Feudalism is not Capitalism
One common criticism of free market capitalism is that it creates a feudalistic oligarchy, concentrating wealth in the hands of a few who then lord it over the many.
There seems to be ample evidence to suggest that this claim holds water. Formerly socialist or communist countries like those of the former Soviet Union and those in Latin America have seen such yawning disparities arise after the carrying out of free market reforms.
However, the problem with many of these countries is that they have actually acted antithetically to the fundamental premise of capitalism — competition. A number enacted overtly pro-business policies, which run counter to capitalist ideals, while others simply failed to adequately open up markets to competition.
It is fine to reduce government intervention in the market and liberalise regulations. But it is simply not enough, because the fundamental premise of a capitalist society is competition, and if existing firms or monopolies are allowed to stifle competition, then a government monopoly has simply been replaced by a private monopoly.
A true capitalist country would go beyond deregulating its markets. It would also refrain from favouring business or granting unwarranted subsidies; at the same time, it would act to prevent existing players in the market from suppressing competition.

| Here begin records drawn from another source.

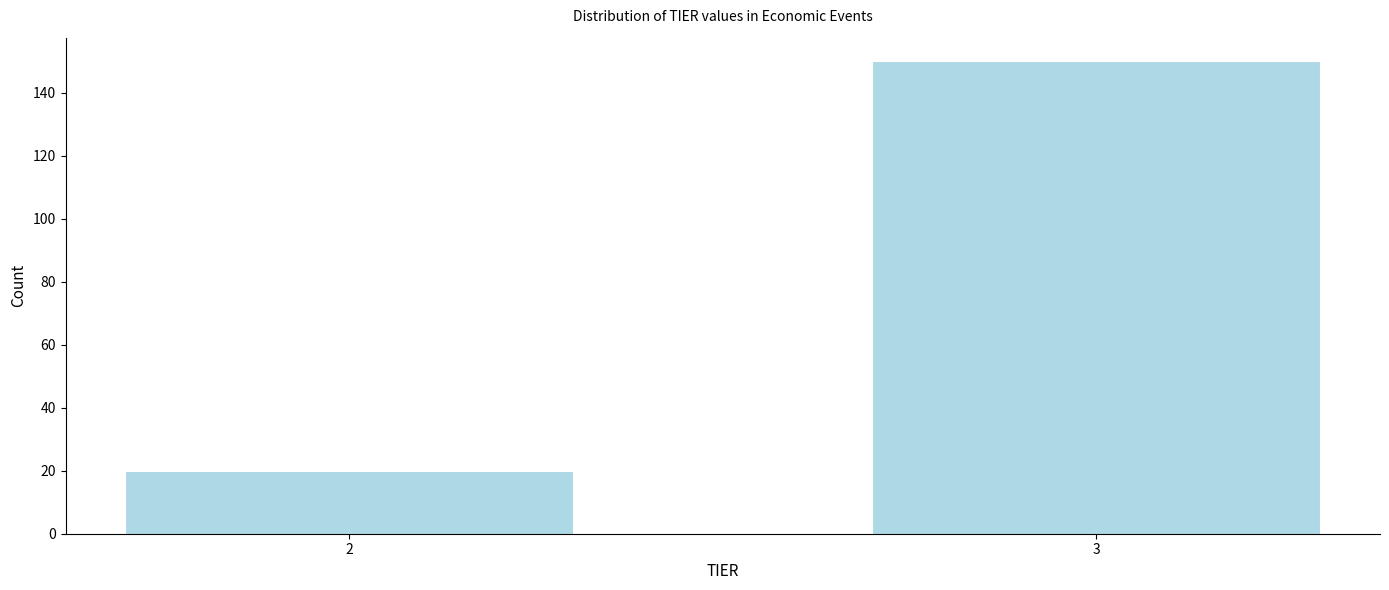

Reading left to right, transcribe all the data shown in this chart.

20	150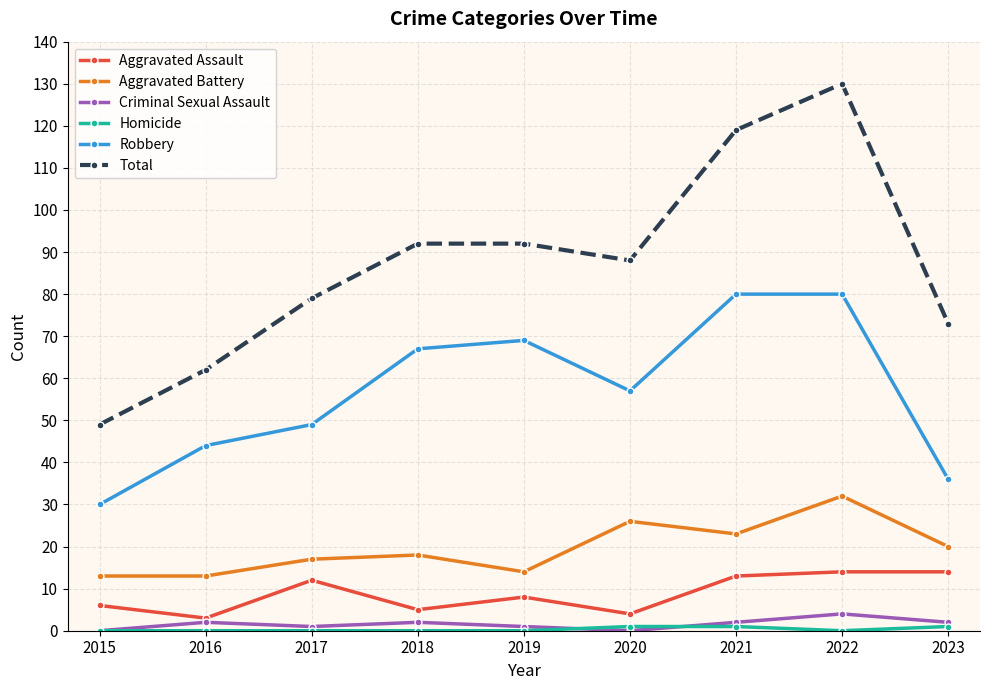

How many interior local valleys does the Robbery series have?

1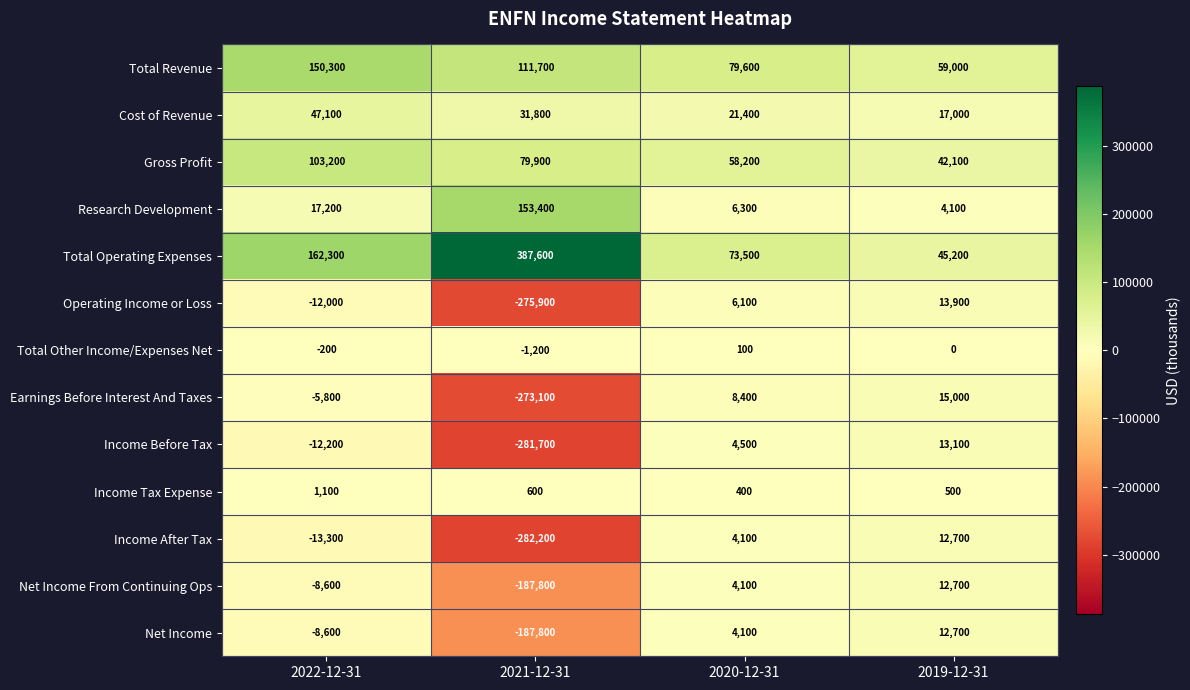

Where is Net Income From Continuing Ops nearest to the value -87550?

2022-12-31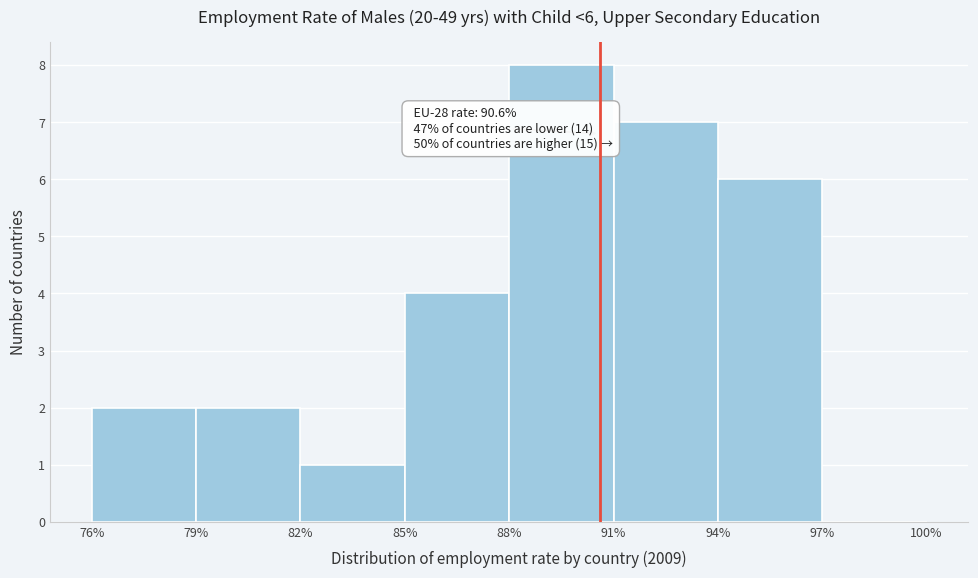

Over which range of the x-axis is the bar tallest?

88% to 91%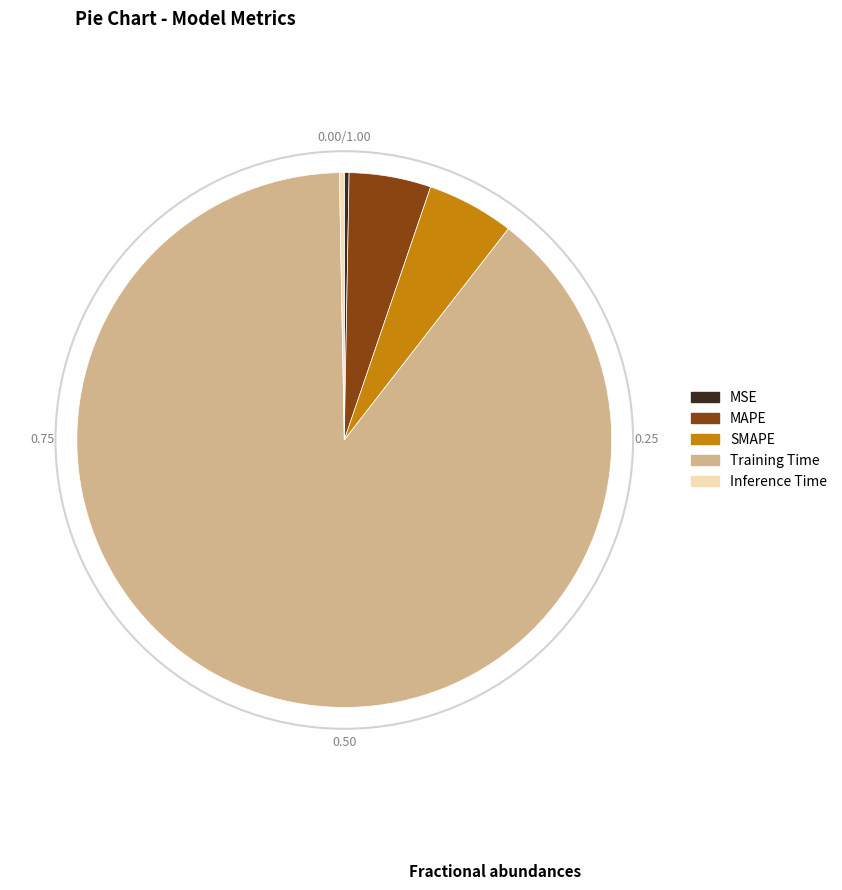

True or false: MAPE accounts for 17% of the total.

False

The problem with many Latin American countries is that they had an existing landed class — a heritage of Spanish colonialism. This landed class, once independence was gained, used its power to suppress competition, often by force of violence or corruption. In such a society, it is impossible for capitalism to thrive when the existing market players have no competition and thus no incentive to improve their goods and services.
Meanwhile, countries like Russia saw problems because instead of the measured government regulation necessary to enforce certainty in business dealings in a market economy (good contract law, for example, is a requirement of capitalism), the government just decided to butt out altogether and not do a thing about the business world.
The result, of course, was Russian society being dominated by gangs and mobs which now run not only the Russian underworld, but also back several leading Russian oligarchs. A new feudalistic society has developed in Russia because those who want business power are allowed not only to seize it for themselves, but also to suppress those who wish to compete against them.
There are plenty of countries which have done well for themselves after free market reforms. Chile, for example, was vilified at one time because of its dictatorship under Pinochet. Pinochet's market reforms which were maintained after democracy was restored, however, have proven successful in growing the Chilean economy without the ugliness associated with other Latin American pseudo-capitalist countries.
It is possible for a capitalist economy to work well and for the rising tide of a market to lift all boats. What is necessary, however, is not a total lack of government regulation, but measured and well-targeted government action to properly keep the markets open and competitive.